**Text passage**
Francis Marion Taitt (January 3, 1862 – July 17, 1943) was the ninth bishop of the Episcopal Diocese of Pennsylvania in The Episcopal Church and served from 1931 to 1943.

Career
Taitt was born in Burlington, New Jersey, and moved with his family to Philadelphia at age 8.  He graduated from Philadelphia Divinity School in 1883. He served for four years as curate of Old St. Peter's Church in central Philadelphia, five and a half years as rector of Old Trinity Church in Philadelphia's Southwark neighborhood, and 37 years as rector of Old St. Paul's Church in Chester, Pennsylvania.  On October 4, 1929, he was elected Bishop Coadjustor, and became head of the diocese in 1931 following the death of Bishop Thomas J. Garland.

On June 24, 1940, Taitt offered the invocation at the opening of the second session of the 1940 Republican National Convention.

**Input data**
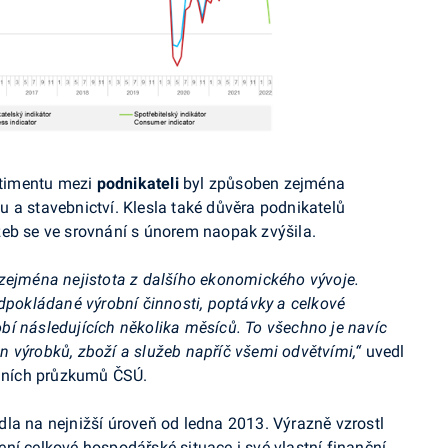
timentu mezi
podnikateli
byl způsoben zejména
 a stavebnictví. Klesla také důvěra podnikatelů
žeb se ve srovnání s únorem naopak zvýšila.
 zejména nejistota z dalšího ekonomického vývoje.
edpokládané výrobní činnosti, poptávky a celkové
í následujících několika měsíců. To všechno je navíc
 výrobků, zboží a služeb napříč všemi odvětvími,“
uvedl
álních průzkumů ČSÚ.
la na nejnižší úroveň od ledna 2013. Výrazně vzrostl
ní celkové hospodářské situace i své vlastní finanční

**Task A**
Answer these questions using the text about Francis Marion Taitt:
(i) In what year did Taitt graduate from Philadelphia Divinity School?
(ii) For how many years was he rector of Old St. Paul's Church in Chester, Pennsylvania?
(iii) On what date did he offer the invocation at the 1940 Republican National Convention?
**Task B**
Reproduce the text about Francis Marion Taitt from "Francis Marion Taitt" up to and including "Republican National Convention.", unchanged.

**Your solution A**
(i) 1883
(ii) 37 years
(iii) June 24, 1940

**Your solution B**
Francis Marion Taitt (January 3, 1862 – July 17, 1943) was the ninth bishop of the Episcopal Diocese of Pennsylvania in The Episcopal Church and served from 1931 to 1943.

Career
Taitt was born in Burlington, New Jersey, and moved with his family to Philadelphia at age 8.  He graduated from Philadelphia Divinity School in 1883. He served for four years as curate of Old St. Peter's Church in central Philadelphia, five and a half years as rector of Old Trinity Church in Philadelphia's Southwark neighborhood, and 37 years as rector of Old St. Paul's Church in Chester, Pennsylvania.  On October 4, 1929, he was elected Bishop Coadjustor, and became head of the diocese in 1931 following the death of Bishop Thomas J. Garland.

On June 24, 1940, Taitt offered the invocation at the opening of the second session of the 1940 Republican National Convention.